Esi était née dans un village du pays ashanti ; Grand Homme avait organisé une fête qui avait duré quatre nuits. Cinq chèvres avaient été abattues et bouillies jusqu’à ce que leur peau dure devienne tendre. On disait que Maame n’avait pas cessé de pleurer et de louer Nyame durant toute la cérémonie, et qu’elle avait refusé de poser le bébé Esi ».
« Comment expliquer à Marjorie qu’il n’aurait pas dû être là ? Vivant. Libre. Que le fait qu’il soit né, ne soit pas enfermé dans la cellule d’une prison quelque part, n’était pas dû à un travail acharné ou à sa foi dans le Rêve américain ; il n’était pas arrivé là à la force du poignet, mais par simple chance. Il avait seulement entendu raconter l’histoire de l’arrière-grand-père H par Ma Willie, mais ces histoires suffisaient à le faire pleurer et à l’emplir de fierté ».

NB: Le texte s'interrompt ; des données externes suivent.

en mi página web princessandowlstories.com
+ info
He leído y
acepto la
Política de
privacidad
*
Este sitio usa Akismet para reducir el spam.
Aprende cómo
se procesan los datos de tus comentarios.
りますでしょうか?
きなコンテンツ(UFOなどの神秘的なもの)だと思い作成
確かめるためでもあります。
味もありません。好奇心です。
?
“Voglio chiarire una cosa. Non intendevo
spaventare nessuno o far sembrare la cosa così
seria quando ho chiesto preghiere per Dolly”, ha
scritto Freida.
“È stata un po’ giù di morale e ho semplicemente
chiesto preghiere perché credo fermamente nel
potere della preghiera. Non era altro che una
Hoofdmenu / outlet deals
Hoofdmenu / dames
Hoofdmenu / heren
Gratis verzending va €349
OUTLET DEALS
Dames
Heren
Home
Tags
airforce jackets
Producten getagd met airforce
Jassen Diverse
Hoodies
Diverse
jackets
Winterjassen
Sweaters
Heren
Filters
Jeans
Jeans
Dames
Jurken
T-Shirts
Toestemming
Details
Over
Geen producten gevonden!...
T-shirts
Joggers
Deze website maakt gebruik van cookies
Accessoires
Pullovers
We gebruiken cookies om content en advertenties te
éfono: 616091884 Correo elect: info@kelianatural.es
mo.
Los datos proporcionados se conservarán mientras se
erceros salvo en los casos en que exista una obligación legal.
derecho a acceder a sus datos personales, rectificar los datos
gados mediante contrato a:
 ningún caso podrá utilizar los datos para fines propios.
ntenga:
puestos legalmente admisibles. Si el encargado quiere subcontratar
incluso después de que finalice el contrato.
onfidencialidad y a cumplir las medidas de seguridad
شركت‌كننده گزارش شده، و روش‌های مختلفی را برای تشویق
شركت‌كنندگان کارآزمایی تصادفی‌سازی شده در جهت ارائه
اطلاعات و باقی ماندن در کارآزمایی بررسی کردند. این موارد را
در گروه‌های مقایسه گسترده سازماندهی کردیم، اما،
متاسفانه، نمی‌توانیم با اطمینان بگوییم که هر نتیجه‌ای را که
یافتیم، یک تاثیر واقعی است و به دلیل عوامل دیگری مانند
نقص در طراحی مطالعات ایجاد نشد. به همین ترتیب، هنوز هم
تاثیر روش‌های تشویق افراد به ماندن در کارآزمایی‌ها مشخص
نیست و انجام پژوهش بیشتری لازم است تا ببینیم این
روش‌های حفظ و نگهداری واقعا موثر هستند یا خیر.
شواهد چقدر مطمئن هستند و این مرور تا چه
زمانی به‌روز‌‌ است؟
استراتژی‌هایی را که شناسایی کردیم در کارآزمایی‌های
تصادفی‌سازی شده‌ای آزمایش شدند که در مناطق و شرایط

Yaa Gyasi a de l’imagination. Et c’est époustouflant. Chacun des quatorze chapitres qui composent le roman est presque un miniroman. Chaque chapitre décrit une nouvelle génération de l’une ou l’autre lignée avec – à souligner ! – un parfait équilibre dans la richesse de traitement. Aucune baisse de régime ; jamais. Balzac n’est pas synthétique et net comme peut l’être Maupassant, ou soigneux comme Flaubert, mais son ampleur épique transcende ses défauts et rendent même ceux-ci négligeables. Chaque nouvelle génération que décrit Yaa Gyasi existe pour soi si l’on ose dire. L’existence des personnages, le contexte social et historique, chaque fois, sont détaillés. La progression temporelle, géographique et sociale (sur sept générations !) n’est pas affirmée mais inscrite dans les faits, les mœurs, les rapports humains, bref elle est incarnée. Le lecteur est dans Harlem au milieu du XXe siècle après avoir été dans les champs de coton d’Alabama ou sous la colonisation britannique en Afrique de l’Ouest. Il est au cœur d’un royaume africain au XVIIIe ou au XIXe siècle avec ses rites et ses croyances puis avec ces touristes afro-américains qui visitent à présent les lieux de mémoire négrière sur les côtes africaines…
Les vies humaines se croisent sans cesse, avec ou sans consentement mutuel. Chacune d’elles est une somme de faits, d’actes, de lieux de toutes sortes ; cela est une évidence. Mais rien de tel qu’une vue romanesque de la longue durée pour mesurer à quel point chaque être est constitué de tant d’autres vies qui le déconcerteraient lui-même si par extraordinaire celles-ci lui étaient exposées avec clarté et précision. Une telle maturité de vue sur la vie et l’histoire de la part d’une auteure si jeune est très admirable.